■ **Action item**:
In the records that follow, find the line with "pinky tip: (126, 86)"; from there, retype every line exactly through the line with "ring pip: (156, 76)", which also belongs to the answer.

■ **Data to examine**:

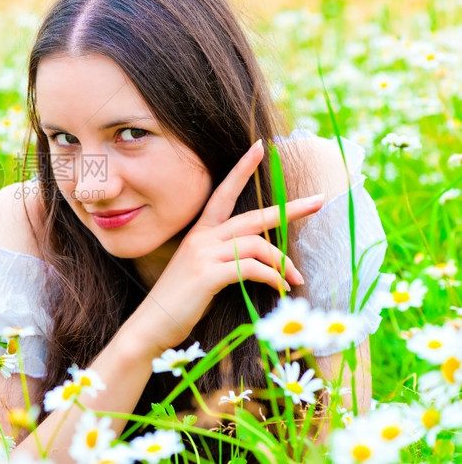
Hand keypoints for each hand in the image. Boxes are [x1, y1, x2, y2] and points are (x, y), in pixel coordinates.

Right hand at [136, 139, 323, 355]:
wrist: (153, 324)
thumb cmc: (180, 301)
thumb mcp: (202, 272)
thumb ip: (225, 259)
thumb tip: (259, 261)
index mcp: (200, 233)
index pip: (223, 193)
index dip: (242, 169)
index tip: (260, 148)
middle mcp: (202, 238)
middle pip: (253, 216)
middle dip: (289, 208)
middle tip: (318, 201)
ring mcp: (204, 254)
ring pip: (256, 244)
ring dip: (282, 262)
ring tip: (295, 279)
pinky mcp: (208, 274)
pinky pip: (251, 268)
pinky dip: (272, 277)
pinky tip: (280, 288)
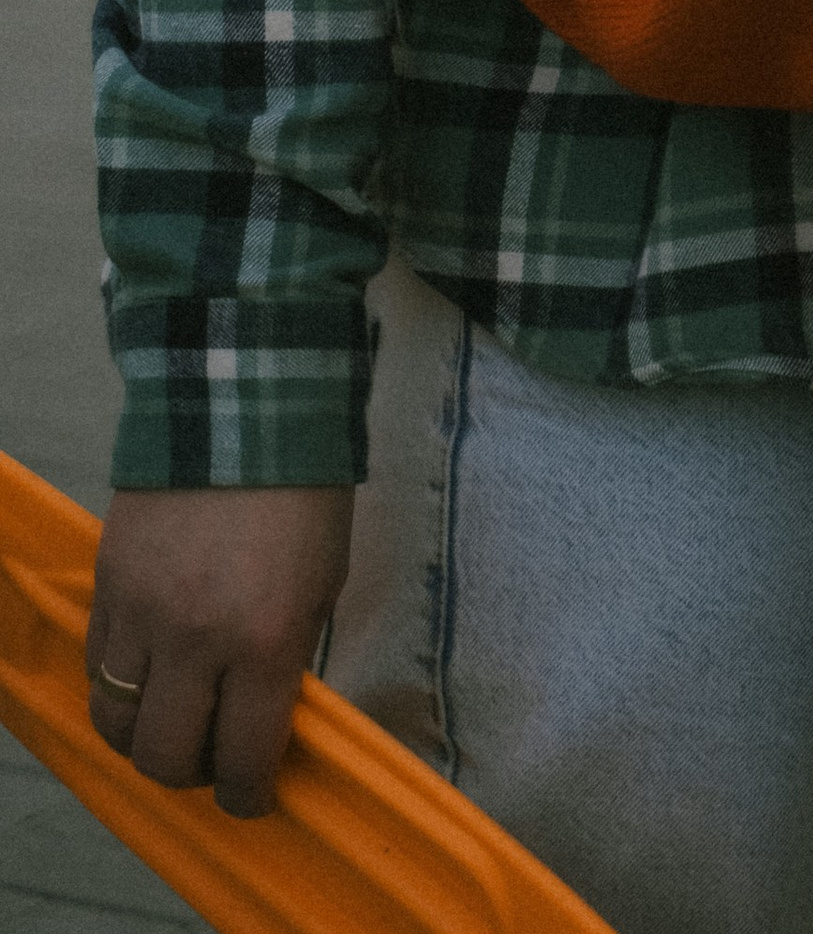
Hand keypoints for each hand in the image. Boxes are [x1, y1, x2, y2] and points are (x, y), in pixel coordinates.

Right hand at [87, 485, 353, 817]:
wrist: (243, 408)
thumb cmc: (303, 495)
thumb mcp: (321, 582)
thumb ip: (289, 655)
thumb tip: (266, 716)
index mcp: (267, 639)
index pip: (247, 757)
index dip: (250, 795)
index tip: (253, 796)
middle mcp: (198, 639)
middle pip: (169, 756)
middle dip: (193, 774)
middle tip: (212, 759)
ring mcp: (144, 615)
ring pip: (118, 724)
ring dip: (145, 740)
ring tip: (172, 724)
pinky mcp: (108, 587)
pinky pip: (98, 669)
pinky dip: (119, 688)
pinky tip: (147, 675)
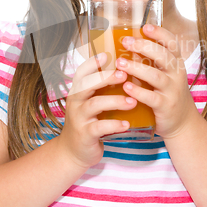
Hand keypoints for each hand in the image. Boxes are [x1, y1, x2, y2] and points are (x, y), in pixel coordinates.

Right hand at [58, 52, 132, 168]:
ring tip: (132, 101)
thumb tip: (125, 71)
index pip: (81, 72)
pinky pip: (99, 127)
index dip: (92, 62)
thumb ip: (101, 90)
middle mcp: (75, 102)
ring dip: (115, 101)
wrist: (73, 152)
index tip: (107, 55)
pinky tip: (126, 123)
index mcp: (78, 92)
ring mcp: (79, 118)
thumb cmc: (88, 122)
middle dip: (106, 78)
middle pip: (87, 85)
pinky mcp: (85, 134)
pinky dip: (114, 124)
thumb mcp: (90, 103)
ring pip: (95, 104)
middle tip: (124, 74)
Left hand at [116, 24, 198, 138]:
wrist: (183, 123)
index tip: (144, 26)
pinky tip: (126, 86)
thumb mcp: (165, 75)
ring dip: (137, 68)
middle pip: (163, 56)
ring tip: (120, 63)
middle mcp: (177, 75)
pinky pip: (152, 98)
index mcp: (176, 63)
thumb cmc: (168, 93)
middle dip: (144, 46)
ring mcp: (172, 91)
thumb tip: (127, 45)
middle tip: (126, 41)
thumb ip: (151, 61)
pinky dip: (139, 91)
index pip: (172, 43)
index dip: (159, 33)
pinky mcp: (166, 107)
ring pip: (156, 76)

==

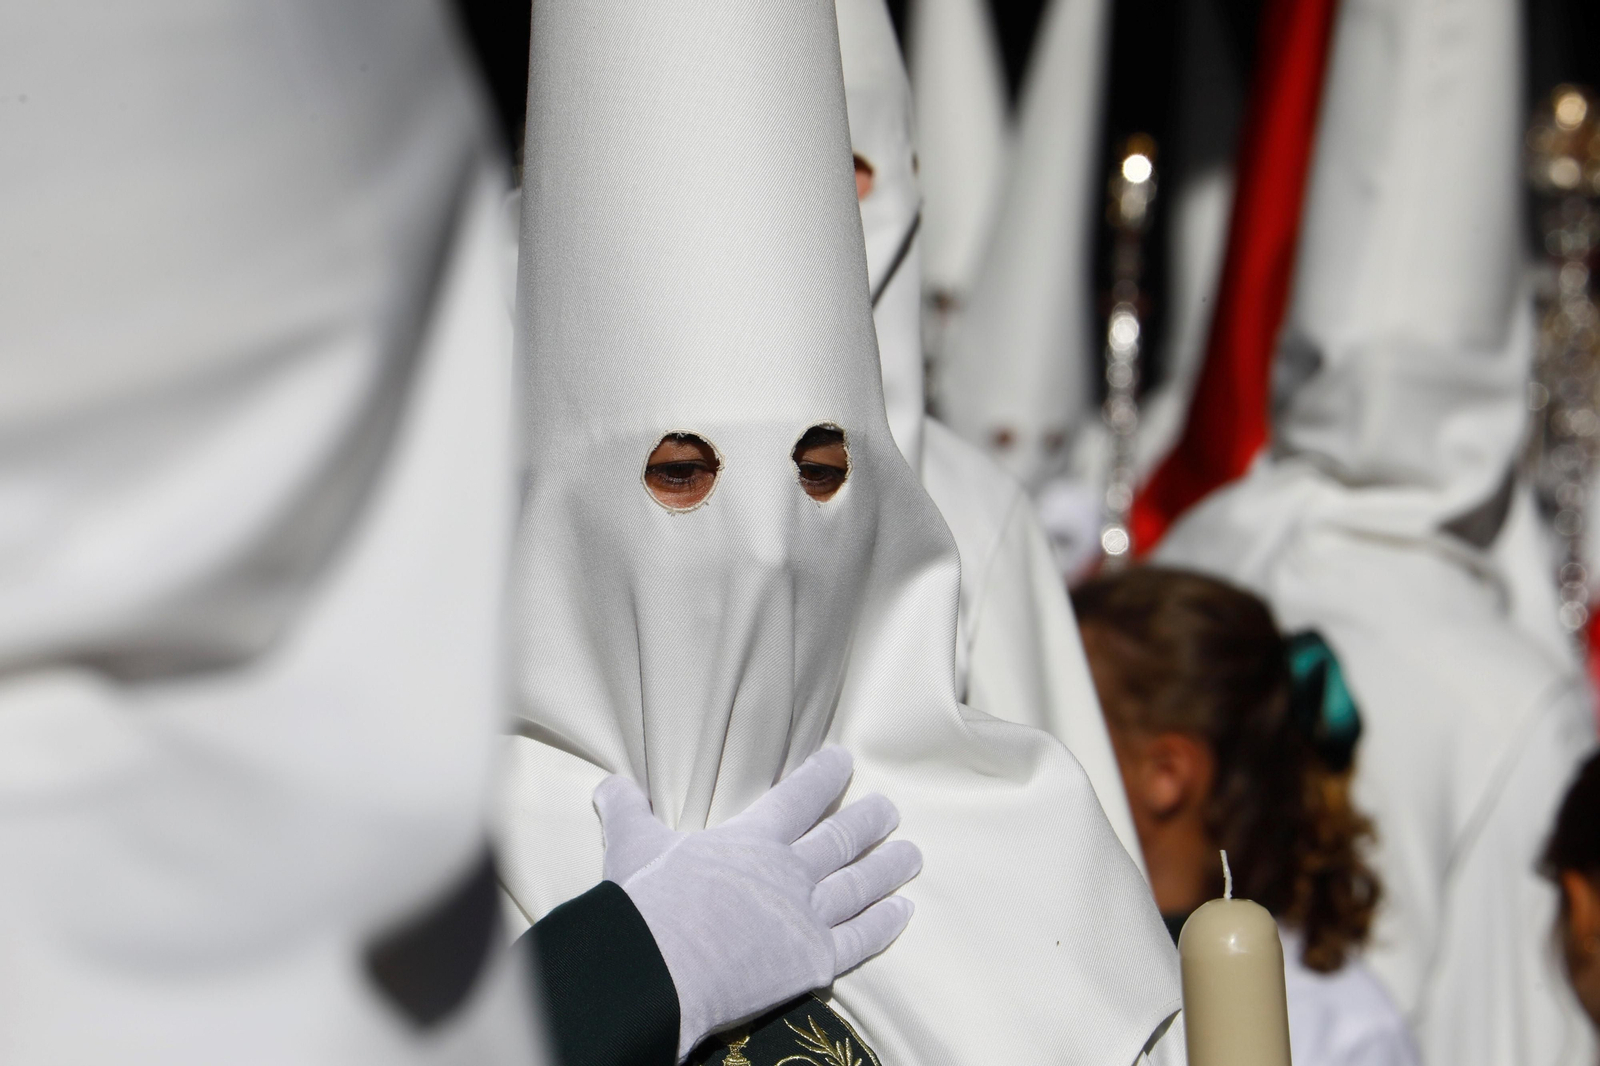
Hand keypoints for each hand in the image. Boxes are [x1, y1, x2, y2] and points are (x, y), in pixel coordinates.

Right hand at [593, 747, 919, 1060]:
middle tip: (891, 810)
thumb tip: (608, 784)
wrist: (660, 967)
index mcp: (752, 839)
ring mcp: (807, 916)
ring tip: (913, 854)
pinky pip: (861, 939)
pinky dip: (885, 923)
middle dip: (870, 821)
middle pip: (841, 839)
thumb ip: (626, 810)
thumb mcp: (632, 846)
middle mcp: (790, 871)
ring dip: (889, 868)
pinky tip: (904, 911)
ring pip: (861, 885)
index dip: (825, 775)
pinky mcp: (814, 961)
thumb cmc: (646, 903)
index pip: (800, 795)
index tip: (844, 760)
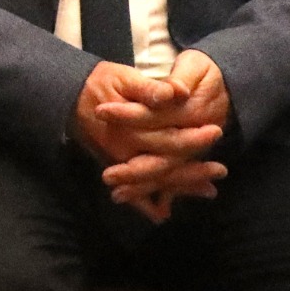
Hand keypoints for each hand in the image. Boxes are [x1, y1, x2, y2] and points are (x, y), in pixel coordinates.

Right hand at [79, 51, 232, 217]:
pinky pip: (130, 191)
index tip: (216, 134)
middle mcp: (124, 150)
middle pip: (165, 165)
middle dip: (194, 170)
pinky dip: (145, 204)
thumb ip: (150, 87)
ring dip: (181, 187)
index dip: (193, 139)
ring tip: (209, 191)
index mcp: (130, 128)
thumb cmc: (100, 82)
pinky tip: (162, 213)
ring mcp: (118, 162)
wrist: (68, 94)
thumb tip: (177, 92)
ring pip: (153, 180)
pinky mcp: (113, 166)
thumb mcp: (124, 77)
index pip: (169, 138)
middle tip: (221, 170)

■ **Response area**:
pinky tip: (126, 86)
thumb mcp: (165, 75)
ring dip: (137, 68)
middle pip: (163, 56)
ring tip: (120, 63)
middle mcp: (177, 75)
pinky pip: (152, 98)
index mcp: (176, 63)
thumb cmc: (168, 93)
middle dip: (144, 46)
ring mcp: (172, 91)
thumb tip: (127, 45)
middle tip: (126, 41)
thumb ip: (151, 61)
pinky dip: (139, 91)
index pip: (172, 43)
index dip: (159, 33)
pinky mcp: (166, 107)
ring pip: (156, 76)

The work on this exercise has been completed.